[Extracted page text data]
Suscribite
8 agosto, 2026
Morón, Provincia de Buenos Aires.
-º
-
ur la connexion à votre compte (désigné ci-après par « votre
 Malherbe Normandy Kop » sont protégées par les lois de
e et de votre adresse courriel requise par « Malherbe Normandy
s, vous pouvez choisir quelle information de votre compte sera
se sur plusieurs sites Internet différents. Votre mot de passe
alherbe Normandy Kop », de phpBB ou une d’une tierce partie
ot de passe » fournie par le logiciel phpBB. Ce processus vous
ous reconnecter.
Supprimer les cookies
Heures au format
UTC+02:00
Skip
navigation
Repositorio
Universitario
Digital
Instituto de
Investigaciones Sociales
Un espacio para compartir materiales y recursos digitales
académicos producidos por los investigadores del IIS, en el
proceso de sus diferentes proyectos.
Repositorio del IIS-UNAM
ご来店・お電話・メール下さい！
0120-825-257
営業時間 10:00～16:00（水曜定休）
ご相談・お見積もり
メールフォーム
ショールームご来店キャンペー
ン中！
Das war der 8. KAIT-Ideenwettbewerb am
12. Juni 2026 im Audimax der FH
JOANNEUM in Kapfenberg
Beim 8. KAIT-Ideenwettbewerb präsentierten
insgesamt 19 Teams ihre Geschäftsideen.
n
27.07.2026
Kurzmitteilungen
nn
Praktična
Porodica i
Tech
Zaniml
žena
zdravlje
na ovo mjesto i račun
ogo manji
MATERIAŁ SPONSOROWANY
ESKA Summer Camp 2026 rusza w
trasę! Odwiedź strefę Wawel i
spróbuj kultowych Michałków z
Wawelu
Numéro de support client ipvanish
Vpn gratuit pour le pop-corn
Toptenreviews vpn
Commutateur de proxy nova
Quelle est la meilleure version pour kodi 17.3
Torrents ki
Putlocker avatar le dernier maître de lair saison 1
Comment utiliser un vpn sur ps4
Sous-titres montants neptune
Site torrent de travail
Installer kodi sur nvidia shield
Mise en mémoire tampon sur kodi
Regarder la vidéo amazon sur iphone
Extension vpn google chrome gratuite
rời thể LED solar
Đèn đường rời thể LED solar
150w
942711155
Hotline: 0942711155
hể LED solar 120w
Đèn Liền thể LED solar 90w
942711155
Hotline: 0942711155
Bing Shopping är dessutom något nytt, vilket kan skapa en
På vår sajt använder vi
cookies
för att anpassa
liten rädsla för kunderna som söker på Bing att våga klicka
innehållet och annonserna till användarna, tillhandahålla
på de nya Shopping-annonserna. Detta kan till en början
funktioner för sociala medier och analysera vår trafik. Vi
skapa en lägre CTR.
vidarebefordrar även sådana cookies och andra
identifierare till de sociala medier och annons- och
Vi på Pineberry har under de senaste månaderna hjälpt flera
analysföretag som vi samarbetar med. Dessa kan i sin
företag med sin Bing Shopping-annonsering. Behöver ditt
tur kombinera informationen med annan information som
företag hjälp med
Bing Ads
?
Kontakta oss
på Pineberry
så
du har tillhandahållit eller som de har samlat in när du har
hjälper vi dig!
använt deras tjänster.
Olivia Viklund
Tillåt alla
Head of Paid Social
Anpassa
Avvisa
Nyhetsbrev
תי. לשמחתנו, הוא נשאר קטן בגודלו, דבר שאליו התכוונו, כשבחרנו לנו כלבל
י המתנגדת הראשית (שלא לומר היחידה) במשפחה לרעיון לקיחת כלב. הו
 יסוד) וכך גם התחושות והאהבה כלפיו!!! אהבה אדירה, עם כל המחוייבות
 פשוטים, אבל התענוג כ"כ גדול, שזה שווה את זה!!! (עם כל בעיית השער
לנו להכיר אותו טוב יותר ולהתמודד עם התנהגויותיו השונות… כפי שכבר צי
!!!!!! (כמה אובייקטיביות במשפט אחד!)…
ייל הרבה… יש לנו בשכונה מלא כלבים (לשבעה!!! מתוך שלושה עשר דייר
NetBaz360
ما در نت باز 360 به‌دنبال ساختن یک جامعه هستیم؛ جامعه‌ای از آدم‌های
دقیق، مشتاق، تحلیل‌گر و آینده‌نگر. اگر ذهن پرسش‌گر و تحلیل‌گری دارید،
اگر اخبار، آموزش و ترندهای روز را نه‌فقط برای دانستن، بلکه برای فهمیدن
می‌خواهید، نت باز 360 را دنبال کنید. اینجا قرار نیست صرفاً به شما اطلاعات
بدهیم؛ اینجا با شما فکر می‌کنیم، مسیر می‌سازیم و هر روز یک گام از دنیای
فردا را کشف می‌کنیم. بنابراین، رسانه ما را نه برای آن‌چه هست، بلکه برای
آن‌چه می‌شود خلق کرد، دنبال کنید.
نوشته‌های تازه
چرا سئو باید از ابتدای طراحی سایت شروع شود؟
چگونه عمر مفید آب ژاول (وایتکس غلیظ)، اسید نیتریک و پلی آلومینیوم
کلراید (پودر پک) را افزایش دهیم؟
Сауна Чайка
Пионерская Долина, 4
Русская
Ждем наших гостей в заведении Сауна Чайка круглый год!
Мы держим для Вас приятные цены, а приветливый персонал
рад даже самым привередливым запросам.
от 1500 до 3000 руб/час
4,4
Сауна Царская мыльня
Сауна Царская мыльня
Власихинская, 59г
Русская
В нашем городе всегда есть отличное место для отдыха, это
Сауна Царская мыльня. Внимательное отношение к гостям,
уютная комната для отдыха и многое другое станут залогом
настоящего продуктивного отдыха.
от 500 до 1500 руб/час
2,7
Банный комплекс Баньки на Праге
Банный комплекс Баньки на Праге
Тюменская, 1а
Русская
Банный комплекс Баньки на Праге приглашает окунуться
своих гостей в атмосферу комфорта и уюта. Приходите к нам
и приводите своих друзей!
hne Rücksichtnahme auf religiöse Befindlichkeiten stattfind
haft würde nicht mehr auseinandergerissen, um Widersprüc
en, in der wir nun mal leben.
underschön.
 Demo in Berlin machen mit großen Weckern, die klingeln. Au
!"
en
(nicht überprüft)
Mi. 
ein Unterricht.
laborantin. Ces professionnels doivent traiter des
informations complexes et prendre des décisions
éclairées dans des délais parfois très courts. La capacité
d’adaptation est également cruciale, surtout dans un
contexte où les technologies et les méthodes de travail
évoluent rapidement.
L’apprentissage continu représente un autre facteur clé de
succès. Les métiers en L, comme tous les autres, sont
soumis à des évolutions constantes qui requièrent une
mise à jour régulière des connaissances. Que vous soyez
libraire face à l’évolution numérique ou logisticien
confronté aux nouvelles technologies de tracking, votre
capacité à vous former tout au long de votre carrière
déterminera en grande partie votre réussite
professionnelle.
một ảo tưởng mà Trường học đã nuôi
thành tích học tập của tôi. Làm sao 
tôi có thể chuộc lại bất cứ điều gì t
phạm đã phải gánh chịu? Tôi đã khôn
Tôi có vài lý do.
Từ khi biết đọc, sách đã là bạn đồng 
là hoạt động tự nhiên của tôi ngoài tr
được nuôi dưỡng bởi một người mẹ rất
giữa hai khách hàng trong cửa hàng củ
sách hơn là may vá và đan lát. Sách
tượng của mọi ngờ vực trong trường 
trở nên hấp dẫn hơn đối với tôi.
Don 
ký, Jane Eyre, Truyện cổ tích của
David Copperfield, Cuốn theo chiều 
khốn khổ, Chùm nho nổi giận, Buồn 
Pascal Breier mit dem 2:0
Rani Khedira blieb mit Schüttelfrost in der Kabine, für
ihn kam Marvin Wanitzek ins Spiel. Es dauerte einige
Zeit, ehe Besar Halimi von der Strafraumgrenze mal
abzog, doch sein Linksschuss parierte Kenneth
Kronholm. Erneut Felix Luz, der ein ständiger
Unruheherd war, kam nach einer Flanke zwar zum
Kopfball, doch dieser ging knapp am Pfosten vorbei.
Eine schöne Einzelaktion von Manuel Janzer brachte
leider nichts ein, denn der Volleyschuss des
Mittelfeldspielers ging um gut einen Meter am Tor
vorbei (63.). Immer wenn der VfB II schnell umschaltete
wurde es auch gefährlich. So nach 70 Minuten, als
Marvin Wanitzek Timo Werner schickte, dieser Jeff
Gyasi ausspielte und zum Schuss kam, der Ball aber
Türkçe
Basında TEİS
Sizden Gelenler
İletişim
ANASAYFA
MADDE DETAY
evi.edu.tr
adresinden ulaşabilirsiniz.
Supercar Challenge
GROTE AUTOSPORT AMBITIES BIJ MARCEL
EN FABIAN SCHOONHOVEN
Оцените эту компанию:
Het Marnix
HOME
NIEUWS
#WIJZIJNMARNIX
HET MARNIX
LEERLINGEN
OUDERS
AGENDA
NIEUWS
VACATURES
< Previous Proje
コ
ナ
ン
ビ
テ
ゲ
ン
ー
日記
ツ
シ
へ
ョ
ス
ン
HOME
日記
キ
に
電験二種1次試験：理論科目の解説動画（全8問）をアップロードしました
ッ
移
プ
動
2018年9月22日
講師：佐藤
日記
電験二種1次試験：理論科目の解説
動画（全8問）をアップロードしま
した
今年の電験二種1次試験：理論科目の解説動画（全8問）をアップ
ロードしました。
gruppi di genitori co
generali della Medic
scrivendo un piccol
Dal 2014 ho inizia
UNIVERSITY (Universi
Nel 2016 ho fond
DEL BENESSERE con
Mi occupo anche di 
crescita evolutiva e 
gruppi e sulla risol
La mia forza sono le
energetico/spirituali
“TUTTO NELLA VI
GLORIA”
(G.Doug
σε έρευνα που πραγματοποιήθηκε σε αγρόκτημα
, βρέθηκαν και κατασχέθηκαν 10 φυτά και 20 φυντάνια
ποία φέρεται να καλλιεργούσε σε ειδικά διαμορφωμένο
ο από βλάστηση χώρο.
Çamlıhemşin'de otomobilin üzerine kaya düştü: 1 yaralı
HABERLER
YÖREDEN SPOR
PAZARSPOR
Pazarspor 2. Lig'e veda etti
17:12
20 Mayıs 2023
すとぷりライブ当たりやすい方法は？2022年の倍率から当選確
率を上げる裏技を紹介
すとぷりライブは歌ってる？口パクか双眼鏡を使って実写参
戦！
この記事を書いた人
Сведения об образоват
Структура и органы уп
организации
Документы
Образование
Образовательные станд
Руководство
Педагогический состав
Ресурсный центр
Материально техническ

__TASK OBJECTIVE__:
Write out exactly the lines that fall from the line with "Supprimer les cookies" to the line with "Comment utiliser un vpn sur ps4" in the records above, keeping both ends.

__WORKED SOLUTION__:
Supprimer les cookies
Heures au format
UTC+02:00
Skip
navigation
Repositorio
Universitario
Digital
Instituto de
Investigaciones Sociales
Un espacio para compartir materiales y recursos digitales
académicos producidos por los investigadores del IIS, en el
proceso de sus diferentes proyectos.
Repositorio del IIS-UNAM
ご来店・お電話・メール下さい！
0120-825-257
営業時間 10:00～16:00（水曜定休）
ご相談・お見積もり
メールフォーム
ショールームご来店キャンペー
ン中！
Das war der 8. KAIT-Ideenwettbewerb am
12. Juni 2026 im Audimax der FH
JOANNEUM in Kapfenberg
Beim 8. KAIT-Ideenwettbewerb präsentierten
insgesamt 19 Teams ihre Geschäftsideen.
n
27.07.2026
Kurzmitteilungen
nn
Praktična
Porodica i
Tech
Zaniml
žena
zdravlje
na ovo mjesto i račun
ogo manji
MATERIAŁ SPONSOROWANY
ESKA Summer Camp 2026 rusza w
trasę! Odwiedź strefę Wawel i
spróbuj kultowych Michałków z
Wawelu
Numéro de support client ipvanish
Vpn gratuit pour le pop-corn
Toptenreviews vpn
Commutateur de proxy nova
Quelle est la meilleure version pour kodi 17.3
Torrents ki
Putlocker avatar le dernier maître de lair saison 1
Comment utiliser un vpn sur ps4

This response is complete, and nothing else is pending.